§ **READING PASSAGE**:
■ ■ ■ ■ ■ ■ ■

Hearing this instantly ignited my “Aaaahhh!” response.  Don’t tell me something I already know.

This is probably the worst part about working part-time and working at all, for that matter, when you have young children.

For part-timers, you have shorter office hours and/or days, so you try to squeeze in as much as you can in as little time possible.  As Hubby would say, “Those days are your ‘work days,’ and you just jam it all in during the day and after the kids go to bed at night.”  It’s a great plan – in theory.

But running at full steam on the designated work days only works when you’re firing on all cylinders, or at least most of them.  When you’re scraping by on only fumes, it’s all you can do to stay awake in front of the computer screen and remember to state your appearance correctly during a Court Call.

It’s not only the lack of sleep, but the lack of focus and motivation that comes with it.  In a totally zapped mental state, you are expected to function like Joe and Tom sitting in the offices to your left and right.  Not only is this impossible, but it makes you tear your hair out.

Good thing I have an office and am not in a cube , so I can keep my self-reprimanding moments private:  “Focus!” or “Stop!” when my mind wanders or “No!” when I reach for my iPhone for a diversionary game of Words with Friends or Memory.  (Although, Memory has been getting a lot harder lately).

■ ■ ■ ■ ■ ■ ■

§ **RAW RECORDS**:
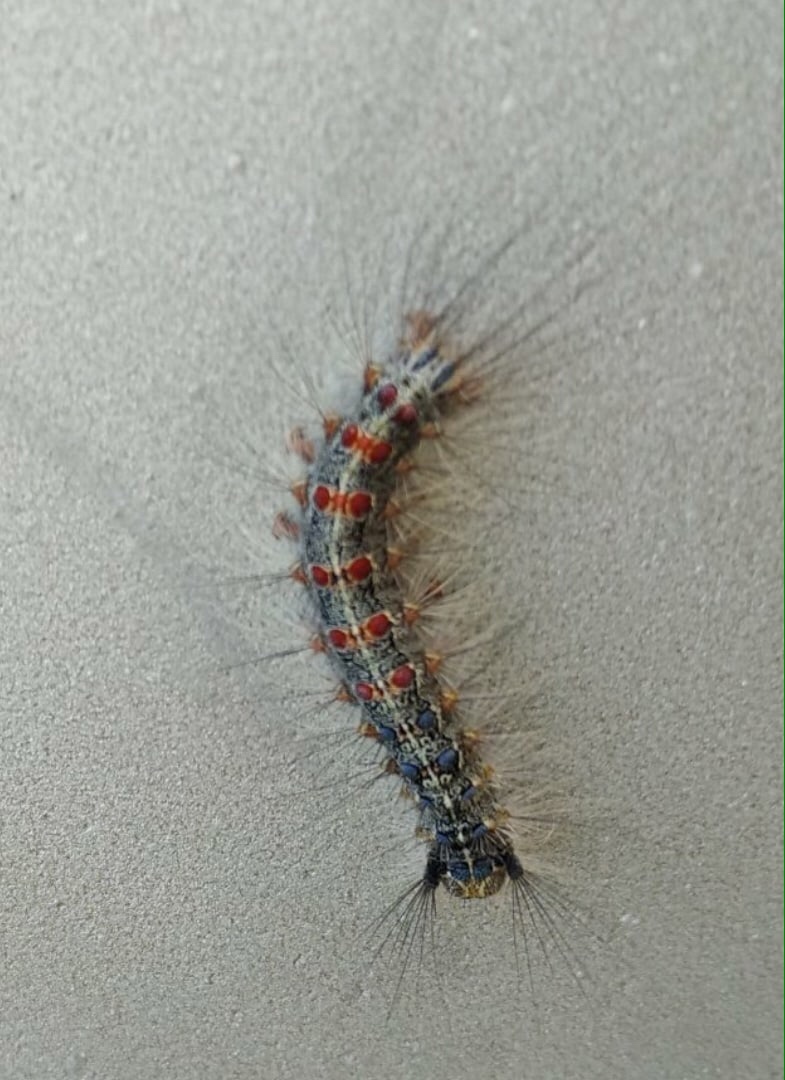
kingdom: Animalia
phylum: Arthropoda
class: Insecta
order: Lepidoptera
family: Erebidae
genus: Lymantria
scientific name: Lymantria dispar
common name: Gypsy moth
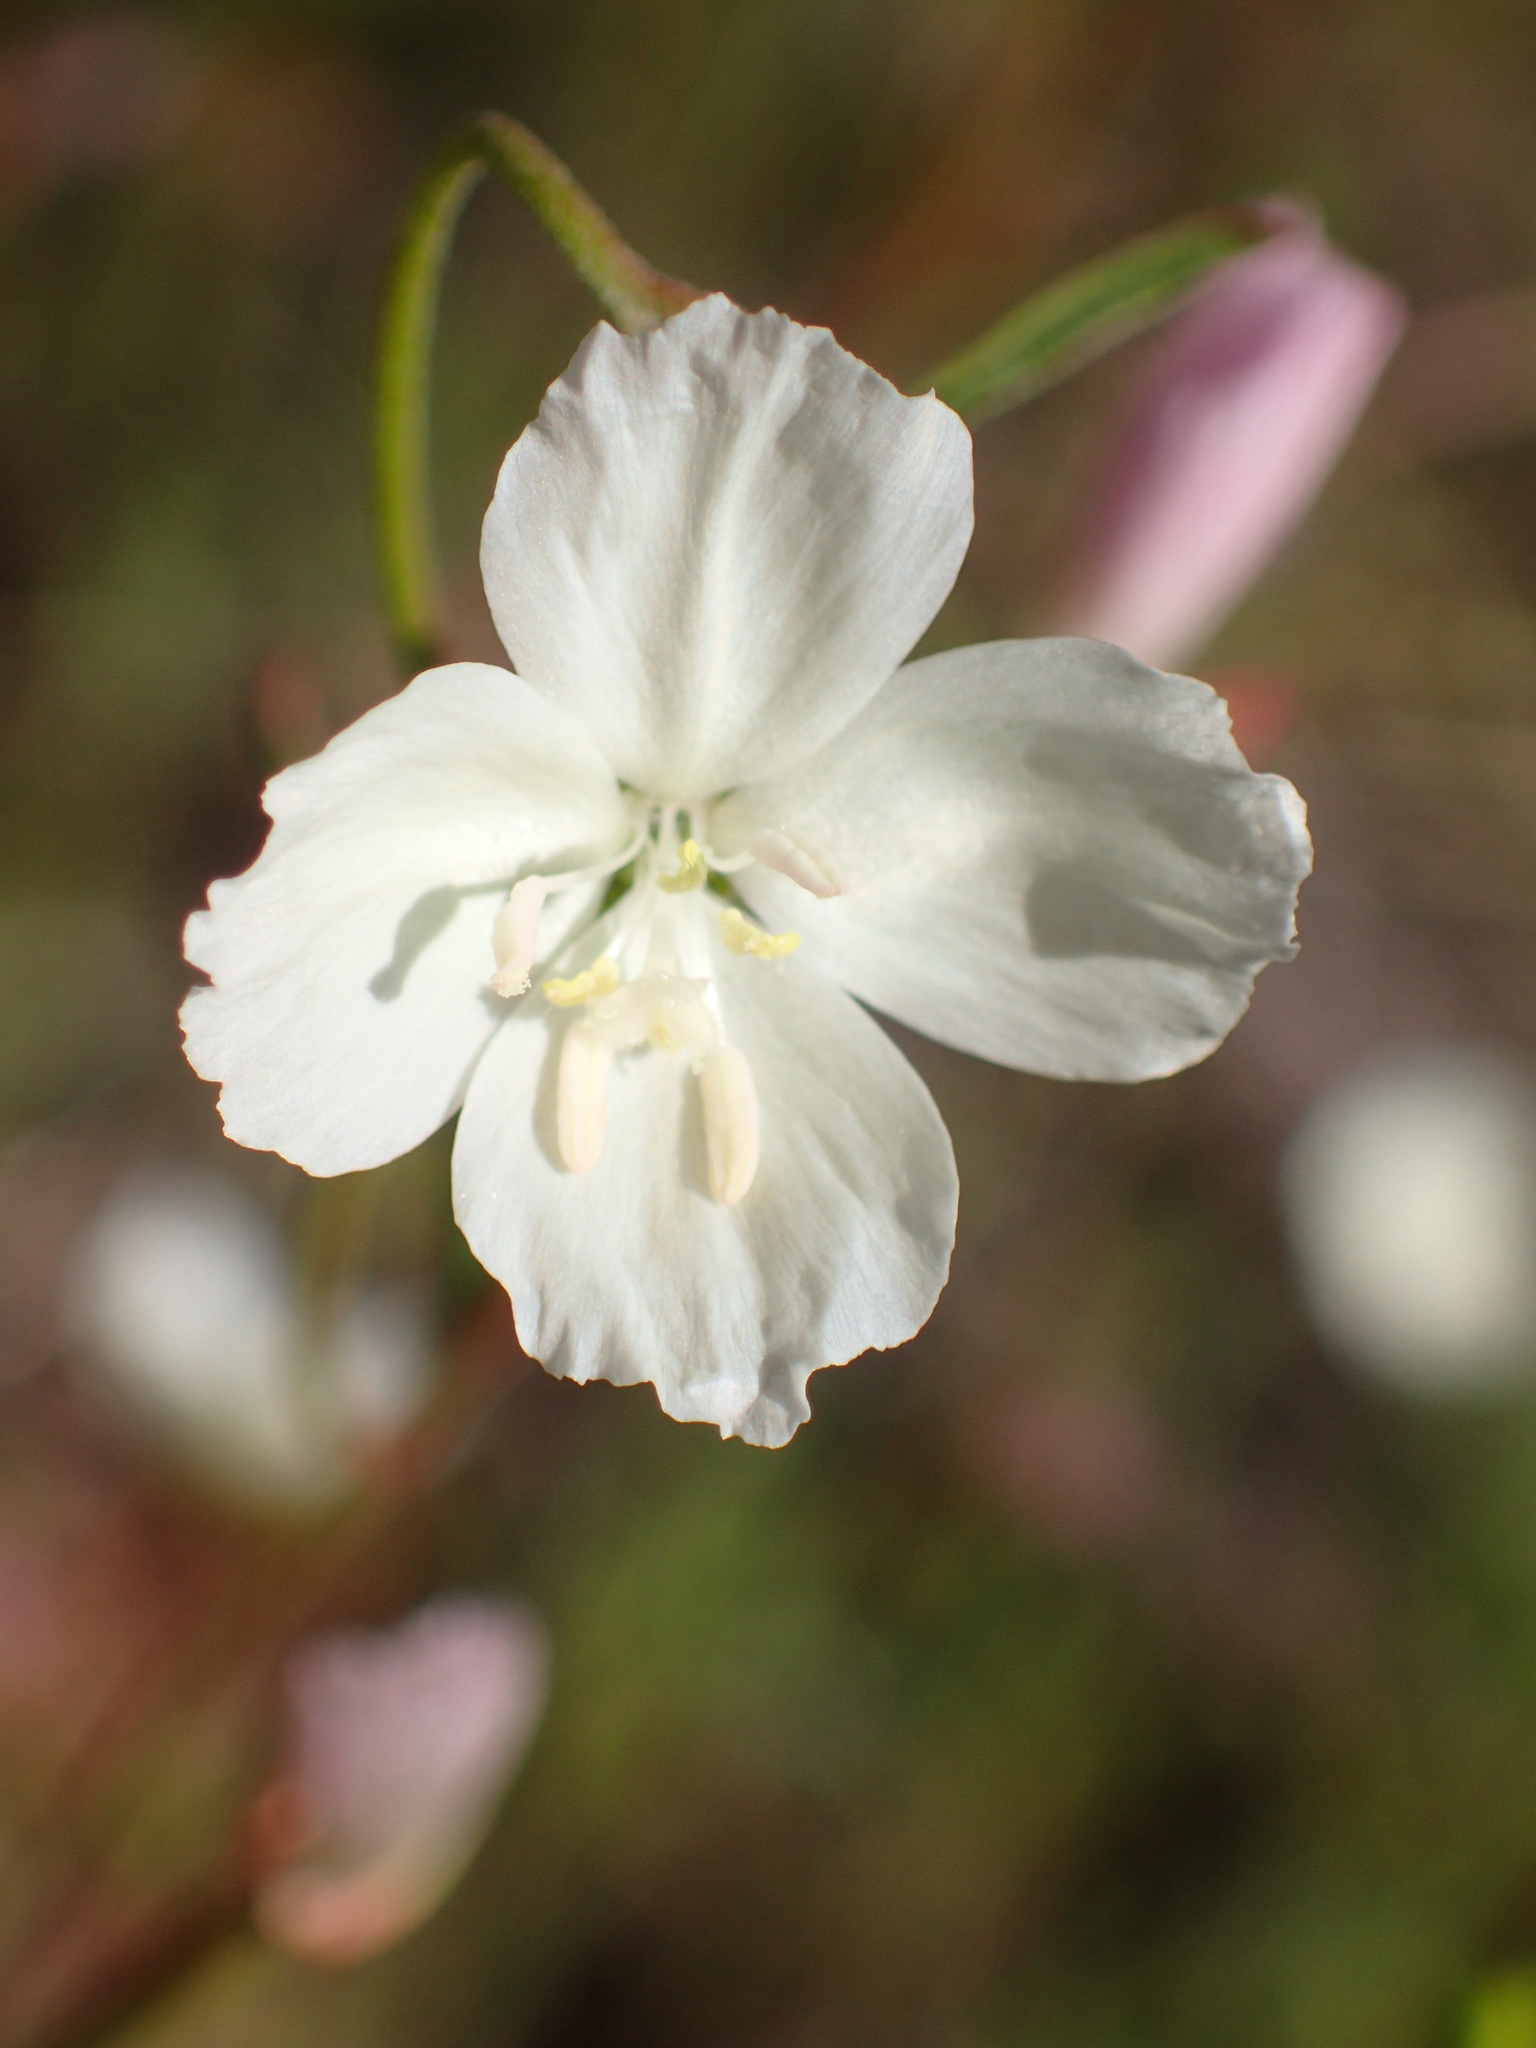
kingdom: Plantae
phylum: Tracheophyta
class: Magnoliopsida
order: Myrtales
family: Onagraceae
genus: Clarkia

■ ■ ■ ■ ■ ■ ■

§ **EXERCISES**:
a - In the passage about working part-time with young children, write out the part starting at "This is probably" and ending at "plan – in theory.", substituting "my husband" for "Hubby".
b - Answer these questions about the passage on working part-time with young children:
(i) Which two games are named as diversions on the iPhone?
(ii) What are the names of the people in the offices to the left and right?
(iii) What must be stated correctly during a Court Call?

§ **SOLUTIONS TO THE EXERCISE**:
a -
This is probably the worst part about working part-time and working at all, for that matter, when you have young children.

For part-timers, you have shorter office hours and/or days, so you try to squeeze in as much as you can in as little time possible.  As my husband would say, “Those days are your ‘work days,’ and you just jam it all in during the day and after the kids go to bed at night.”  It’s a great plan – in theory.

b -
(i) Words with Friends and Memory.
(ii) Joe and Tom.
(iii) Your appearance.